## [Action item]
Locate every line in the items below that contains the word "True" and copy each of those lines.

## [Supplied records]
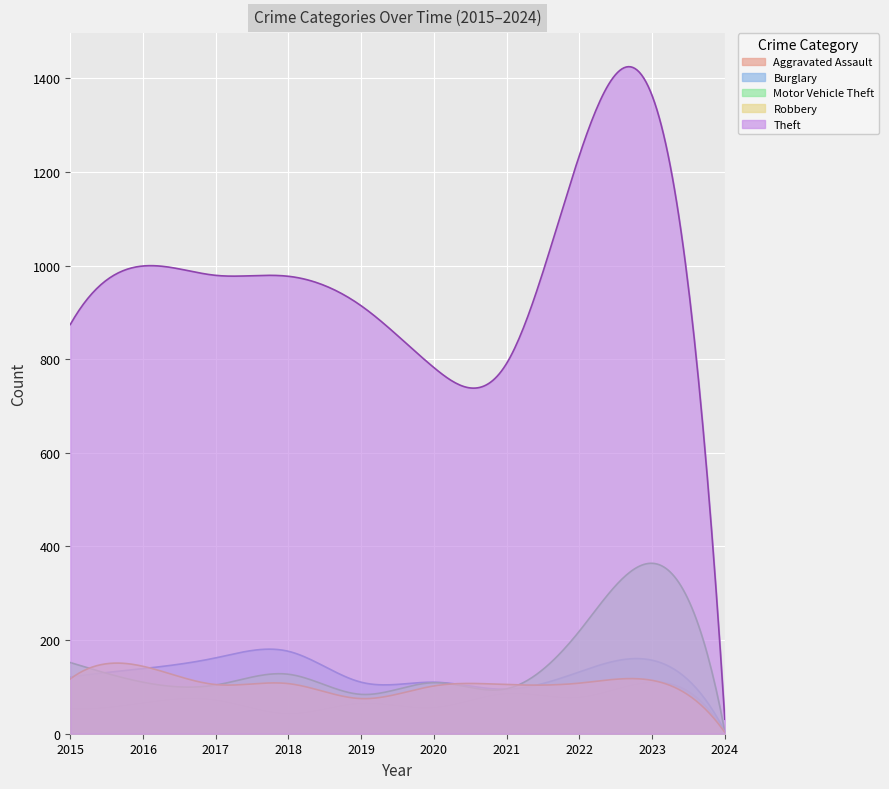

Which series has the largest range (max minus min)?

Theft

==

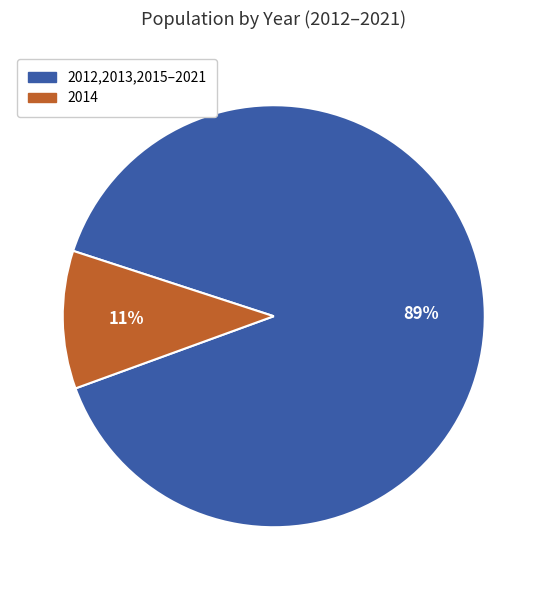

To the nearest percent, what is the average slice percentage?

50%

* * *

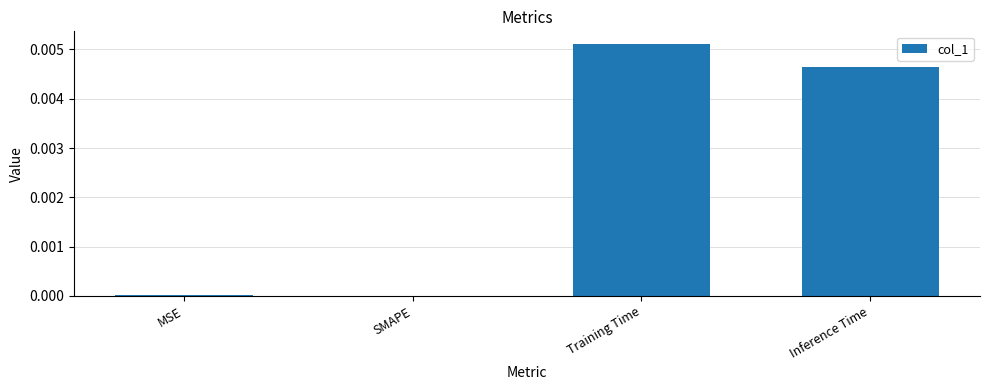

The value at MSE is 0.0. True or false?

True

## [Solution to the problem]
The value at MSE is 0.0. True or false?
True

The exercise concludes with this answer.